With the Bush administration under attack in several corners of the world, an agreement reached in Jerusalem yesterday provided the president and his secretary of state with a bona fide foreign policy achievement. No small feat, given the subject: Palestinian control of the Gaza-Egyptian border. Determined to settle this thorny issue that has stalled since Israel's withdrawal from the Gaza Strip two months ago, Secretary of State Condoleezza Rice delayed her trip to Asia to hammer out the deal. The outcome underscores the need for greater U.S. involvement in settling long-standing disputes between Israel and the Palestinian Authority.

The border dispute carried great significance for both sides. After the Israeli withdrawal, Palestinians were convinced they would remain imprisoned in the Gaza Strip with no access to the outside world. Israelis had grave concerns that Palestinian control of the Egyptian border would leave Israel vulnerable to security threats. The agreement addresses both concerns.
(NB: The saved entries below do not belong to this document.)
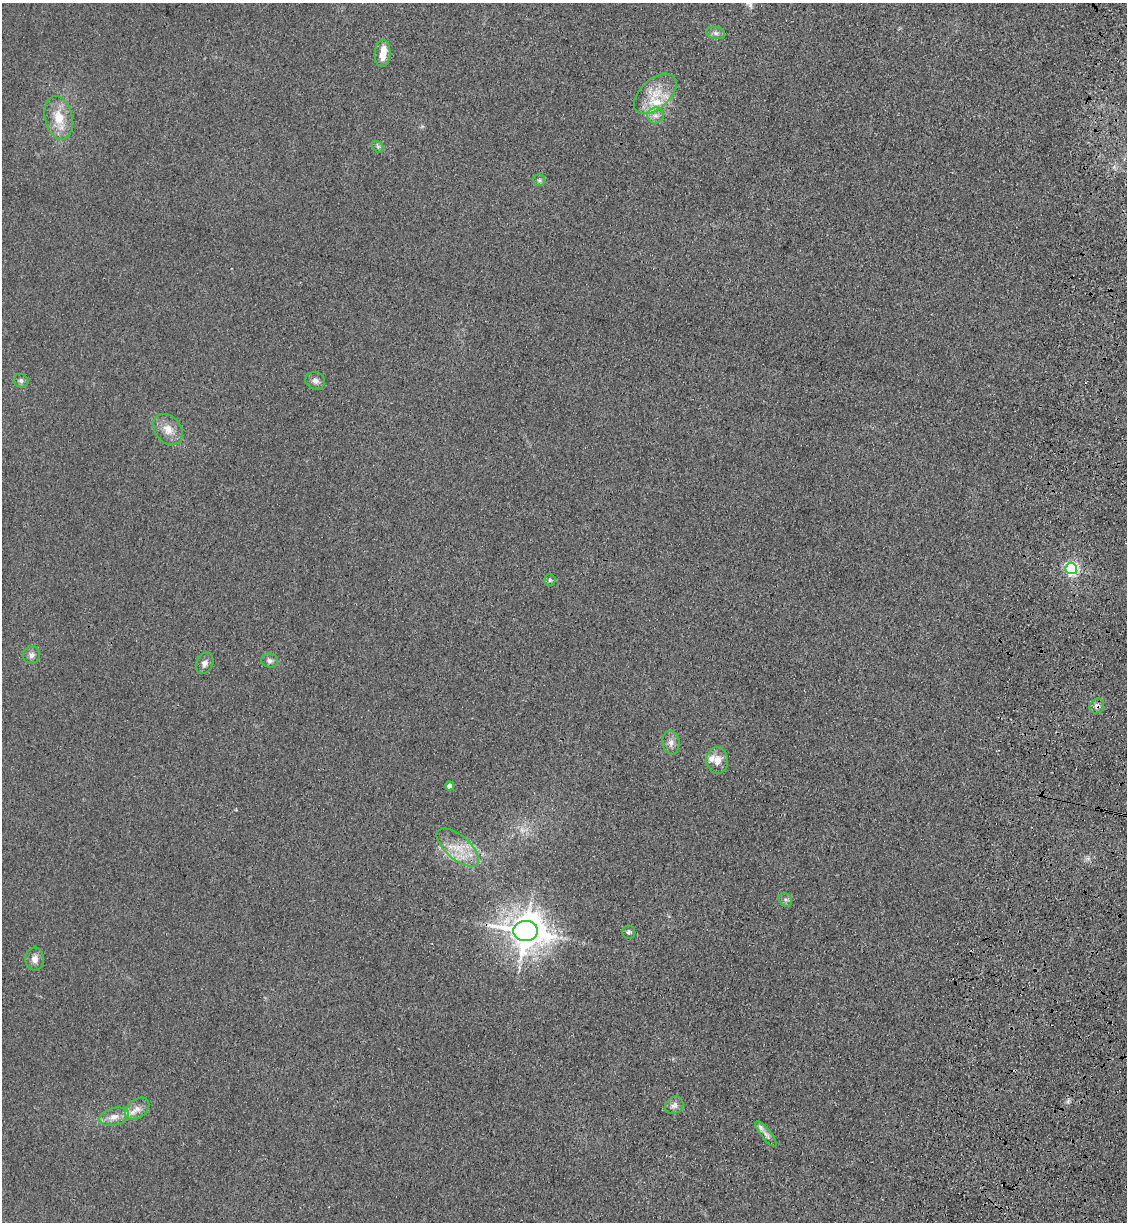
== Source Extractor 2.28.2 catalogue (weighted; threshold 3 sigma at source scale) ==
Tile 10 of 4 x 4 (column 2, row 3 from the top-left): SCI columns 1360-2484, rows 1245-2464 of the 5085 x 4929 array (HDU 1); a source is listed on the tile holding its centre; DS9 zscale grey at full resolution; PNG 1129 x 1224 px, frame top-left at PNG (2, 3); each listed source drawn as its Kron ellipse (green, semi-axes under 4 px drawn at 4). Shown black and unused: <1% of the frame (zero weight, under 3 of 4 exposures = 6% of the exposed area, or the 3 px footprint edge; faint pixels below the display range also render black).
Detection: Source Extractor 2.28.2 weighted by HDU 2 'WHT'; one run over the whole footprint, this tile lists its part. Background 0.0311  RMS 0.0056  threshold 0.0251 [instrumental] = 3 sigma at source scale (4.5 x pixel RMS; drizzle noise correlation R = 1.50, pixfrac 1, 0.05/0.05 arcsec/px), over >= 5 px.
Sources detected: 33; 1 too faint to see at this stretch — neither listed nor drawn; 4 inside a brighter listed object's ellipse — not listed separately; the other 28 listed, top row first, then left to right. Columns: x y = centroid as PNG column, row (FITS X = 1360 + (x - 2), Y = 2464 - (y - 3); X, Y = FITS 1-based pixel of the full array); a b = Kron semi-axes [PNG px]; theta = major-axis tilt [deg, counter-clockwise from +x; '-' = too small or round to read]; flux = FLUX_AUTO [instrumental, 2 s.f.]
It will allow Palestinians to travel freely, develop the Gaza Strip with foreign aid and demonstrate their ability to secure the border. It provides Palestinian Authority President Mahmoud Abbas with tangible, life-improving benefits for his people, an important political asset for Mr. Abbas and his Fatah party in the run-up to the January parliamentary elections in which Hamas, the party of Islamic militants, is expected to make a credible showing.

Israel, reluctant to give up control, was granted closed-circuit review of the border crossing and the ability to raise questions about travelers. If the agreement initiates an economic recovery in Gaza that brings jobs and progress, it could undercut Hamas' appeal to Palestinian voters, which would also benefit Israel.

Israeli Prime Minister Ariel Sharon may be engaged in his own election challenge. Mr. Sharon's coalition partner, Labor leader Shimon Peres, lost in a party election to a longtime union chief, Amir Peretz. Mr. Peretz has threatened to bolt Mr. Sharon's government unless new elections are called. A change in Israel's leadership at this time, depending on who won, could scuttle a resumption of peace talks with the Palestinians.

Palestinians must seize this new openness for Gaza and begin rebuilding the impoverished strip. Israelis should consider a new election to be a referendum on the peace process. Above all, the opportunity to move forward should not be lost.